In-Office and Device-Based Treatments (promising but not magic)
Both of these treatments began their lives as treatment for skin issues but are increasingly used for hair loss.
Low-Level Laser Therapy (“red light” devices)
Some devices have FDA clearance and may provide modest improvement for some people, especially when combined with medication. It’s
usually a “helpful add on,” not a “solo miracle.” You may have seen LED caps for sale. As we have discussed previously (see Does Red Light Therapy Really Work?), there isn’t overwhelming evidence that red light therapy works for skin issues and very little with respect to hair loss. These are probably not harmful, but their efficacy is not backed by strong evidence to date.
Platelet Rich Plasma (PRP)
PRP has supportive evidence for some patients, but results vary and protocols are not standardized. It involves injecting a patient’s own concentrated blood platelets, rich in growth factors into the scalp to stimulate hair follicles, increase density, and reverse thinning. There was a promising pilot study done in 2015, but it hasn’t been widely researched in double blind control group studies. It can be expensive, and you want an experienced clinician if you go this route.
In 2022, 2023, and 2024 the FDA approved three effective oral prescription drugs to treat immune related hair loss (alopecia areata). They are known as “JAK inhibitors,” and their brand names are almost as difficult as their chemical names. They include baricitinib (Olumiant), ritlecitinib (Litfulo), and deuruxolitinib (Leqselvi). These are prescription medications with important safety considerations, including infection, cardiovascular issues, and cancer. Clearly these remedies should be carefully prescribed and monitored by specialists, but they are real options for the right patients.
Let’s be honest, the supplement aisles and the lifestyle remedy sites know exactly how to market to our insecurities.
Do supplements work?
If you have a true deficiency (iron, for example), correcting it may help. If you do not have a deficiency, mega-dosing vitamins
is expensive and does not magically override genetics or hormones. And sometimes they can get in the way.
Biotin is the classic example.
Biotin deficiency is uncommon, yet biotin supplements are everywhere. High dose biotin can also interfere with certain lab tests, which is not the kind of surprise anyone wants.
Collagen does not help you regrow hair.
Hair is made of protein, and collagen is the most common protein in our bodies. But there is no clinical evidence that collagen will reverse hair loss.

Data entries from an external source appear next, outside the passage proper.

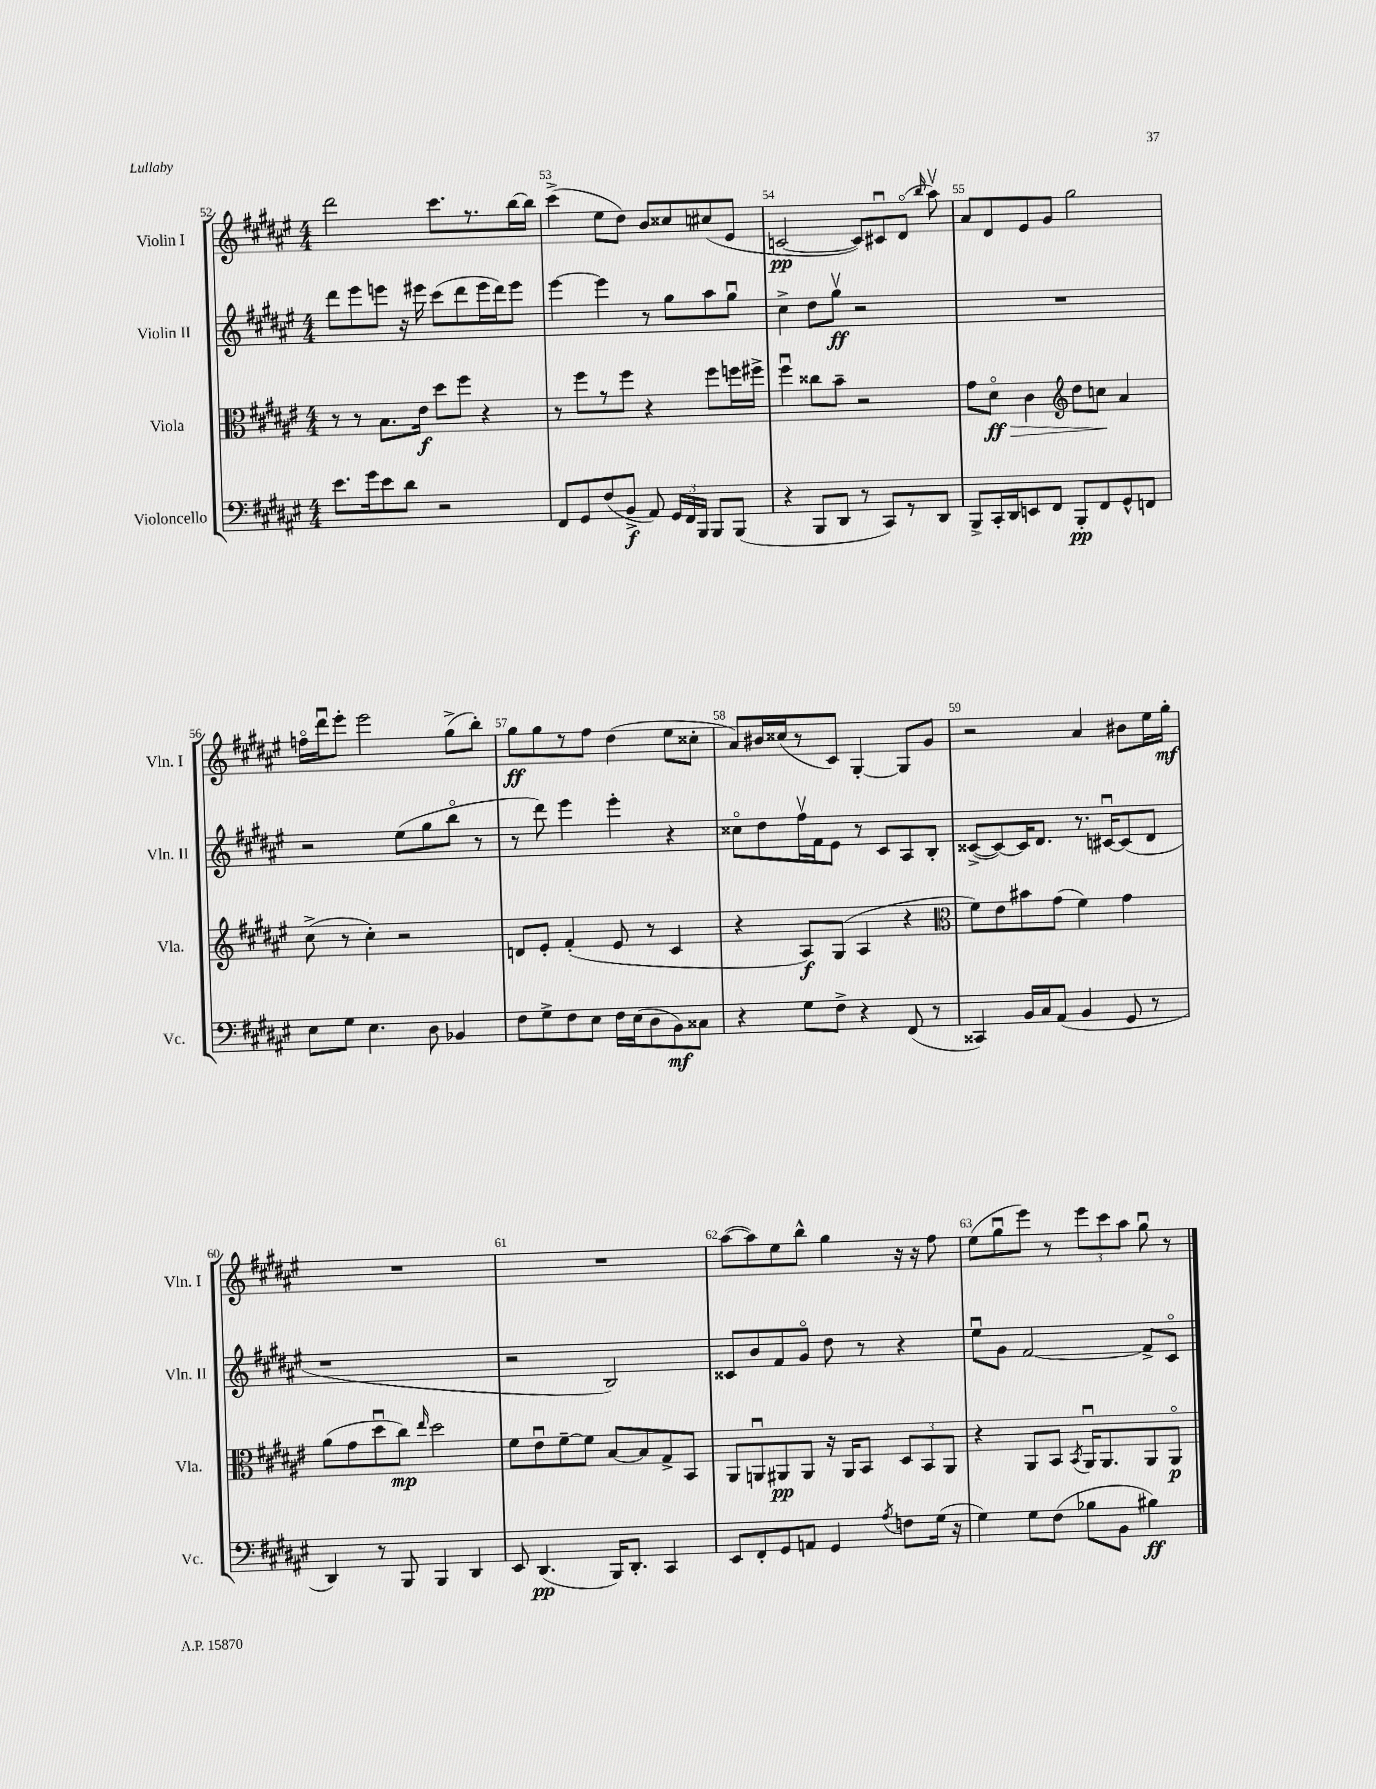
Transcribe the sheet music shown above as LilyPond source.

<<
\new StaffGroup <<
\new Staff = "s0" \with { instrumentName = "Violin I" shortInstrumentName = "Vln. I" } {
    \clef treble \key fis \major \numericTimeSignature \time 4/4
    \autoBeamOff dis'''2 cis'''8.[ r8. b''16~ b''16] |
    cis'''4->( eis''8[ dis''8]) b'8[ cisis''8 cis''8( eis'8] |
    c'2~\pp c'8[) cis'8\downbow dis'8]\flageolet( \grace { b''16 } ais''8\upbow) |
    ais'8[ dis'8 eis'8 gis'8] gis''2 |
    f''16[\flageolet dis'''16\downbow eis'''8]-. eis'''2 gis''8[->( b''8]-.) |
    gis''8[\ff gis''8 r8 fis''8] dis''4( eis''8[ cisis''8]-. |
    ais'8[) bis'16 cisis''16( r8 cis'8]) gis4~-. gis8[ gis'8] |
    r2 ais'4 bis'8[ eis''16 gis''16]-.\mf |
    R1 |
    R1 |
    ais''8[~( ais''8) eis''8 b''8]-^ gis''4 r16 r16 fis''8 |
    eis''8[( gis''8\downbow eis'''8]) r8 \tuplet 3/2 { eis'''8[ cis'''8 ais''8] } gis''8\downbow r8 \bar "|." |
}
\new Staff = "s1" \with { instrumentName = "Violin II" shortInstrumentName = "Vln. II" } {
    \clef treble \key fis \major \numericTimeSignature \time 4/4
    \autoBeamOff dis'''8[ eis'''8 e'''8] r16 eis'''16 cis'''8[( dis'''8 eis'''16 dis'''16) eis'''8] |
    eis'''4~ eis'''4 r8 gis''8[ ais''8 gis''8]\downbow |
    cis''4-> dis''8[ gis''8]\upbow\ff r2 |
    R1 |
    r2 eis''8[( gis''8 b''8]\flageolet r8 |
    r8 dis'''8) eis'''4 eis'''4-. r4 |
    cisis''8[\flageolet dis''8 fis''16\upbow fis'16 eis'8] r8 cis'8[ ais8 b8]-. |
    cisis'8[~->( cisis'8~) cisis'16 dis'8.] r8. cis'16[~\downbow cis'8( dis'8] |
    r1 |
    r2 b2) |
    cisis'8[ b'8 fis'8 gis'8]\flageolet dis''8 r8 r4 |
    eis''8[\downbow gis'8] fis'2~ fis'8[-> cis'8]\flageolet \bar "|." |
}
\new Staff = "s2" \with { instrumentName = "Viola" shortInstrumentName = "Vla." } {
    \clef alto \key fis \major \numericTimeSignature \time 4/4
    \autoBeamOff r8 r8 b8.[ eis'16]\f dis''8[ fis''8] r4 |
    r8 fis''8[ r8 fis''8] r4 fis''8[ f''16 fis''16]-> |
    fis''4\downbow cisis''8[ b'8]-- r2 |
    gis'8[ dis'8]\flageolet\ff\> cis'4 \clef treble dis''8[ c''8]\! ais'4 |
    cis''8->( r8 cis''4-.) r2 |
    d'8[ eis'8]-. fis'4-.( eis'8 r8 cis'4 |
    r4 ais8[\f) gis8]( ais4 r4 |
    \clef alto fis'8[) eis'8 bis'8 gis'8]( fis'4) gis'4 |
    ais'8[( gis'8 dis''8\downbow cis''8]\mp) \grace { eis''16 } dis''2 |
    fis'8[ eis'8\downbow fis'8~-- fis'8] b8[~ b8 gis8-> b,8] |
    ais,8[ a,8\downbow ais,8\pp ais,8] r16 ais,16[ b,8] \tuplet 3/2 { dis8[ b,8 ais,8] } |
    r4 ais,8[ b,8] \acciaccatura { b,8 } ais,16[\downbow ais,8. ais,8 ais,8]\flageolet\p \bar "|." |
}
\new Staff = "s3" \with { instrumentName = "Violoncello" shortInstrumentName = "Vc." } {
    \clef bass \key fis \major \numericTimeSignature \time 4/4
    \autoBeamOff eis'8.[ gis'16 eis'8 dis'8] r2 |
    fis,8[ gis,8 fis8( b,8]->\f ais,8) \tuplet 3/2 { gis,16[ fis,16 b,,16] } b,,8[ b,,8]( |
    r4 b,,8[ dis,8] r8 cis,8[) r8 dis,8] |
    b,,8[-> cis,16-. dis,16 e,8 fis,8] b,,8[-.\pp fis,8 gis,8-^ f,8] |
    eis8[ gis8] eis4. dis8 bes,4 |
    fis8[ gis8-> fis8 eis8] fis16[ eis16( dis8 b,8\mf) cisis8] |
    r4 gis8[ fis8]-> r4 fis,8( r8 |
    cisis,4) b,16[ cis16 ais,8]( b,4 gis,8 r8 |
    dis,4) r8 b,,8 b,,4 dis,4 |
    eis,8 dis,4.\pp( b,,16[) dis,8.]-. cis,4 |
    eis,8[ fis,8-. gis,8 a,8] gis,4 \acciaccatura { ais8 } f8[ gis16]( r16 |
    gis4) gis8[ fis8]( bes8[ b,8] bis4\ff) \bar "|." |
}
>>
>>
\layout { \context { \Score currentBarNumber = #52 \override BarNumber.break-visibility = ##(#f #t #t) barNumberVisibility = #all-bar-numbers-visible } }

The best we can offer is that if you don’t get enough protein in your diet and you take collagen, it can help mitigate your lack of protein.
Is addressing diet a better idea?
For many people, yes. Overall nutrition matters, especially protein. The goal is not a “hair loss superfood” but adequate protein, iron-rich foods as appropriate, and a generally balanced diet that supports your whole body, not just your hair line. It is common knowledge that all vitamin and nutrition ingested through food are more effective than any supplement.
Hair loss is sometimes just a cosmetic annoyance, and sometimes it’s a clue. It’s worth getting checked if you have any of the following:
A clinician may recommend targeted bloodwork based on your history, often looking for contributors like thyroid dysfunction or iron deficiency (and sometimes other deficiencies depending on diet and risk factors).